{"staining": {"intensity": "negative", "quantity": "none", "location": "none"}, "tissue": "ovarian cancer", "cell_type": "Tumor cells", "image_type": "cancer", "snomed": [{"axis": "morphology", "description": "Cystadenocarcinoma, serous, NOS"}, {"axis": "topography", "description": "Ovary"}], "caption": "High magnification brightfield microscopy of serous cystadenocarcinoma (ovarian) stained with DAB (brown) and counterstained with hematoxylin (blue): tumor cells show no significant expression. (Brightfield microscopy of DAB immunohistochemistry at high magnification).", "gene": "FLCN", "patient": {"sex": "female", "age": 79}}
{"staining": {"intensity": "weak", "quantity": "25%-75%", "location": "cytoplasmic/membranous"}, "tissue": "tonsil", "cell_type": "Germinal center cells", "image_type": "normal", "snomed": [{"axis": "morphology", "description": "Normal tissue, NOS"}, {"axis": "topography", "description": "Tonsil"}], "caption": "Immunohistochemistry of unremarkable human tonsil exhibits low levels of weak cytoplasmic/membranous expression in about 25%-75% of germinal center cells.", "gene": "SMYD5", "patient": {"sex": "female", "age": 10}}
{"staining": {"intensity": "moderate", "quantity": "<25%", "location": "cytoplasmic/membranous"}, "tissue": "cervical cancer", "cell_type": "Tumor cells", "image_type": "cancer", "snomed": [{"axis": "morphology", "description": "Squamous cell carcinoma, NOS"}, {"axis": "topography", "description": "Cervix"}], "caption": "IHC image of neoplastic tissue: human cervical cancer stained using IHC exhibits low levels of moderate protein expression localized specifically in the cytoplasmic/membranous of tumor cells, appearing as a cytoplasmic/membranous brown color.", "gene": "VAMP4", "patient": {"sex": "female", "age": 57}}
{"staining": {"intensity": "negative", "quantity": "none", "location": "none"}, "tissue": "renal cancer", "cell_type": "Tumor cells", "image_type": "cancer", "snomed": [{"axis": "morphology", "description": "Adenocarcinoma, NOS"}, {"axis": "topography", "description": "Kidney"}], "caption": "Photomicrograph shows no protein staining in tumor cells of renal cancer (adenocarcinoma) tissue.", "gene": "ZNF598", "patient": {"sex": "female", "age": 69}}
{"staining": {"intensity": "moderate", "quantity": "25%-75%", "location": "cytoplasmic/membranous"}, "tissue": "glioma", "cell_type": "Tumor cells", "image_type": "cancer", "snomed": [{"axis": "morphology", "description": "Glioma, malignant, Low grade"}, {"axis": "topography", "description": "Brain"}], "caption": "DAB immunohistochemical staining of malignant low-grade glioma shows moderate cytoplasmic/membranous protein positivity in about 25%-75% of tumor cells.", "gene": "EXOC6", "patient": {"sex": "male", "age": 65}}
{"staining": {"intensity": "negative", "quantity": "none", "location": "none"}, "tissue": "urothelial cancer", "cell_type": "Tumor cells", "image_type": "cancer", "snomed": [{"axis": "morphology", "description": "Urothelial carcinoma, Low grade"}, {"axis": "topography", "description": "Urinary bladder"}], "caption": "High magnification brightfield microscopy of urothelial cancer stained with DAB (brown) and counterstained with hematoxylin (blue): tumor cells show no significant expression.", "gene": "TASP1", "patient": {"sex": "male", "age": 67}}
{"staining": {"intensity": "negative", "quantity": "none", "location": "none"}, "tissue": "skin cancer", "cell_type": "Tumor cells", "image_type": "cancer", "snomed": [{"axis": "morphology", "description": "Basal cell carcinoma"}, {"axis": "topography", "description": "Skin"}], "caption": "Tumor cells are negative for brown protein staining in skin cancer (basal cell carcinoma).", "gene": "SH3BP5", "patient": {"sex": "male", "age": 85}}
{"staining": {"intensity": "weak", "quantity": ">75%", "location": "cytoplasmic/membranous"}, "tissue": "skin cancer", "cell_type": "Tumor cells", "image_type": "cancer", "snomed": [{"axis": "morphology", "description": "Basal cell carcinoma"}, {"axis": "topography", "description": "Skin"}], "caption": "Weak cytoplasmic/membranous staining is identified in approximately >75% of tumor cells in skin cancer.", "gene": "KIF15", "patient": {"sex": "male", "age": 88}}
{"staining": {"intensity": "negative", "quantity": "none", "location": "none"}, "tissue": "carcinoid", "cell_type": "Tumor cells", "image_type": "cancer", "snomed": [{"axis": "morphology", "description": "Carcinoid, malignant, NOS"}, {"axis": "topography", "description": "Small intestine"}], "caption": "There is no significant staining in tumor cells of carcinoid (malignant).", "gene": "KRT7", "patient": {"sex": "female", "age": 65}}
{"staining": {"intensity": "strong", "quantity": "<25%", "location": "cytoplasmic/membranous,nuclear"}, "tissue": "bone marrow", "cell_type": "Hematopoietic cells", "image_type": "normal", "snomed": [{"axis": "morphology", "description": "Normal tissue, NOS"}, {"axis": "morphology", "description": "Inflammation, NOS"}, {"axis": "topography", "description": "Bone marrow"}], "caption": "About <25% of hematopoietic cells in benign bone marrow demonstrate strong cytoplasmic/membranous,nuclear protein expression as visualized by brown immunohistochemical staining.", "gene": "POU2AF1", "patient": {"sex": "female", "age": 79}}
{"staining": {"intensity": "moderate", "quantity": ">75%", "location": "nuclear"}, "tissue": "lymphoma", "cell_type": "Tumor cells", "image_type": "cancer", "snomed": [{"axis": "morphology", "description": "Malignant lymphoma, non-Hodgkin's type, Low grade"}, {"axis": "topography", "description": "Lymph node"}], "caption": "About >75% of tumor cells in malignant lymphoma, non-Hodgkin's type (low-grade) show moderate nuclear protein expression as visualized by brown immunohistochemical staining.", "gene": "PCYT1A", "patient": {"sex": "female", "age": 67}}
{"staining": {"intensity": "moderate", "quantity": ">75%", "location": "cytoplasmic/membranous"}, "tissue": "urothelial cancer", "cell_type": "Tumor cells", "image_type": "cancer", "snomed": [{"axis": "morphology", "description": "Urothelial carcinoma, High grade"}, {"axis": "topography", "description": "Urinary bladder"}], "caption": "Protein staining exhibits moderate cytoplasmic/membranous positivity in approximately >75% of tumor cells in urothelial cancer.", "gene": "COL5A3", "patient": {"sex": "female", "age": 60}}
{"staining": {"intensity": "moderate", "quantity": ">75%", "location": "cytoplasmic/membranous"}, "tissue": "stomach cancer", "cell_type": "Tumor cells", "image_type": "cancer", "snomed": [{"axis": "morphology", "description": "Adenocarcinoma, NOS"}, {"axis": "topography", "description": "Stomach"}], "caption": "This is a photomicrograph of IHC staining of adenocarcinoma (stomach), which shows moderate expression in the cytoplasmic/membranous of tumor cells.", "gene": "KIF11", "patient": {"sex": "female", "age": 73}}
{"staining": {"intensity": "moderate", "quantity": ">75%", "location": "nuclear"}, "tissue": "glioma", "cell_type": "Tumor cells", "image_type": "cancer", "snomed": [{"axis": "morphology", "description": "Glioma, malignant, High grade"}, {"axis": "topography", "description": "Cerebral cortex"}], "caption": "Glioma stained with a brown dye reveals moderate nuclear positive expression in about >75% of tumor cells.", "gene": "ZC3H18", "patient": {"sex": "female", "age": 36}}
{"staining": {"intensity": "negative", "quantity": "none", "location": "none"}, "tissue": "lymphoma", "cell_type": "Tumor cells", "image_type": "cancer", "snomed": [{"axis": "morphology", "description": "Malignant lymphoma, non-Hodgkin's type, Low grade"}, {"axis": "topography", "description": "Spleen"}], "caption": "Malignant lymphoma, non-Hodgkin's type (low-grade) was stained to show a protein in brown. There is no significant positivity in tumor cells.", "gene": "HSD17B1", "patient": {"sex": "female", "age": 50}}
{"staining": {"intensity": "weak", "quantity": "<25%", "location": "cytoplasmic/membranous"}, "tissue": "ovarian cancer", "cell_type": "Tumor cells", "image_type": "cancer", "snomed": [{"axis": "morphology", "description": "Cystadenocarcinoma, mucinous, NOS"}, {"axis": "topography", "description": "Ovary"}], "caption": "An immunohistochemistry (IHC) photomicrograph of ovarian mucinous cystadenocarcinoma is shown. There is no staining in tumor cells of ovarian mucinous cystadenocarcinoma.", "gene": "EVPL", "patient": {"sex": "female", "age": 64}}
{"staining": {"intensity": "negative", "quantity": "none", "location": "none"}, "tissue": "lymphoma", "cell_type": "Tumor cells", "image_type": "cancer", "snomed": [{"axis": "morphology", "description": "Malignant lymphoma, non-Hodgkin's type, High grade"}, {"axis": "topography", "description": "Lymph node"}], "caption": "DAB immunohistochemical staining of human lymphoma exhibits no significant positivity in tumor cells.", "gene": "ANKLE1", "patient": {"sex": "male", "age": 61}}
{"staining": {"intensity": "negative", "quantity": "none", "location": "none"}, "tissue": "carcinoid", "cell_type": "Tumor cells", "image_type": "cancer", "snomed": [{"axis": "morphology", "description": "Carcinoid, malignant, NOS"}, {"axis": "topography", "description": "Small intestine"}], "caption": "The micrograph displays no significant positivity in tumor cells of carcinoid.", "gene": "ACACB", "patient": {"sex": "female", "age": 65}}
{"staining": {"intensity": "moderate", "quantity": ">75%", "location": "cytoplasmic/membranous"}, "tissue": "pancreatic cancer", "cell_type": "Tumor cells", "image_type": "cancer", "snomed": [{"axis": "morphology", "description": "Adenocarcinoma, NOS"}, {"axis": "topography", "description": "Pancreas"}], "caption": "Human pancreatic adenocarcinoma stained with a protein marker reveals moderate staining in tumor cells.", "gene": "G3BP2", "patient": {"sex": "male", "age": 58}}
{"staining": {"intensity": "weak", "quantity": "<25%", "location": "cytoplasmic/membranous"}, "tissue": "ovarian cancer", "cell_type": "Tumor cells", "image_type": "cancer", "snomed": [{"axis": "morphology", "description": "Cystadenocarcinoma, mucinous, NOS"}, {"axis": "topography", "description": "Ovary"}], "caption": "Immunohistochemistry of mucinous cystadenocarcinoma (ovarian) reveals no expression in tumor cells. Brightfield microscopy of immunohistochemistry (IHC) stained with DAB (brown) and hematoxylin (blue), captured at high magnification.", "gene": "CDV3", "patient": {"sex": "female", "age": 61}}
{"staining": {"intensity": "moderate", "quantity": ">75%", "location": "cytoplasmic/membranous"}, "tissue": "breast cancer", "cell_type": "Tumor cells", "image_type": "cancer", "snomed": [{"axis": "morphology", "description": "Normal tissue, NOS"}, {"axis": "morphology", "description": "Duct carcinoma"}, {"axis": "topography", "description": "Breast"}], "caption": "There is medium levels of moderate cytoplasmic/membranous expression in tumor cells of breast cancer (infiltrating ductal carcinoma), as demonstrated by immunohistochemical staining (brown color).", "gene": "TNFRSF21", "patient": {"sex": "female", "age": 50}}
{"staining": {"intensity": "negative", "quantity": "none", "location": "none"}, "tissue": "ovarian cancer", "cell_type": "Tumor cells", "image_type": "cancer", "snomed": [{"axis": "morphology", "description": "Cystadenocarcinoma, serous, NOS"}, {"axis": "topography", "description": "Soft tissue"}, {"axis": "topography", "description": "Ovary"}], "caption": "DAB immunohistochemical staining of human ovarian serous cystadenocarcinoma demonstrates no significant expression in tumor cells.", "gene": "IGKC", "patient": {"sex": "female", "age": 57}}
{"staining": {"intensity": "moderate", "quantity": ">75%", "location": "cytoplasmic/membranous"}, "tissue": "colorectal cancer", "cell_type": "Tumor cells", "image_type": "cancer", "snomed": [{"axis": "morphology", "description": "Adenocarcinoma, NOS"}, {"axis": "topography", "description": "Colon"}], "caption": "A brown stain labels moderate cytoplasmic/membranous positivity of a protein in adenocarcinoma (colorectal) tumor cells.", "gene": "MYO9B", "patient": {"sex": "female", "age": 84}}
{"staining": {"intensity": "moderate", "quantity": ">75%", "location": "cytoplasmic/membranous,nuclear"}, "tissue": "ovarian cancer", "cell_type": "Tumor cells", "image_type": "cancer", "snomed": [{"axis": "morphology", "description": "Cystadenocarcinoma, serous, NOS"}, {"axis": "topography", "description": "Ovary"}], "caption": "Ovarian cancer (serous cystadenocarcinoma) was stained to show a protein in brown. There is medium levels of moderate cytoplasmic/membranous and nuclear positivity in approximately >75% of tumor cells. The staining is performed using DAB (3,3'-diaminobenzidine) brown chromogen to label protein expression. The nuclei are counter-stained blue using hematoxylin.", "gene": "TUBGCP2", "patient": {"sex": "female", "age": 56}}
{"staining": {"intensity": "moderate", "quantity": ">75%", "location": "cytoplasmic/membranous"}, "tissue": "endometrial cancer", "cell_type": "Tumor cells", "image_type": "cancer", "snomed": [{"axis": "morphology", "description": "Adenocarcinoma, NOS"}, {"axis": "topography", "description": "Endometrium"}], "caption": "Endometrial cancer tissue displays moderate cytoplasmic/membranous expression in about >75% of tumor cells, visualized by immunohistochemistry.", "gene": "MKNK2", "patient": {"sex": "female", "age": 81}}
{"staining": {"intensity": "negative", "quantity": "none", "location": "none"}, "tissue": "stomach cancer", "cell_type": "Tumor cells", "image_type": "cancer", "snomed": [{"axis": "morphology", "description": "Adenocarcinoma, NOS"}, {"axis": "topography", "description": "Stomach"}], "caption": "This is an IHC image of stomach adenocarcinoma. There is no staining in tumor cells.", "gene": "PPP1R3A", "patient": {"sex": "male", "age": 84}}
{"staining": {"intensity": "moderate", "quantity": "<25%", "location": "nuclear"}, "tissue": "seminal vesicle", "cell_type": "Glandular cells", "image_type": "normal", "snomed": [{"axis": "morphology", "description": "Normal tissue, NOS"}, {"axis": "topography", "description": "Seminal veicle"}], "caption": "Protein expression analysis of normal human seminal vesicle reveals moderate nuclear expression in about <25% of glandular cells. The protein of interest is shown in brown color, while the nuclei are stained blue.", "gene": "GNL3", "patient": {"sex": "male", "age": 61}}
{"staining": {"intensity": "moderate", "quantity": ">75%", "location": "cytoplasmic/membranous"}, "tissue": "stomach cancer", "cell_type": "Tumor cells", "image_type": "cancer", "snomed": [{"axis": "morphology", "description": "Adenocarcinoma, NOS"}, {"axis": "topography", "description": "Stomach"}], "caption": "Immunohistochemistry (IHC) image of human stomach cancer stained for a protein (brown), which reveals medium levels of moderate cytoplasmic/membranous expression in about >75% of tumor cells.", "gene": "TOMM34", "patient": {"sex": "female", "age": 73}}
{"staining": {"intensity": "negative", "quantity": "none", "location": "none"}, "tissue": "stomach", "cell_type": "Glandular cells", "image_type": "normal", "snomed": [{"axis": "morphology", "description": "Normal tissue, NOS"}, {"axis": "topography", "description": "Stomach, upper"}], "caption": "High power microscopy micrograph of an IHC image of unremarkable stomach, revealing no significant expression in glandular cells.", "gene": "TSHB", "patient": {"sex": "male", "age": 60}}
==========
* WHAT YOU WILL DO
Tally how many lines of the data include the word "lymphoma". Write the number and nothing else.

* FINISHED TASK
3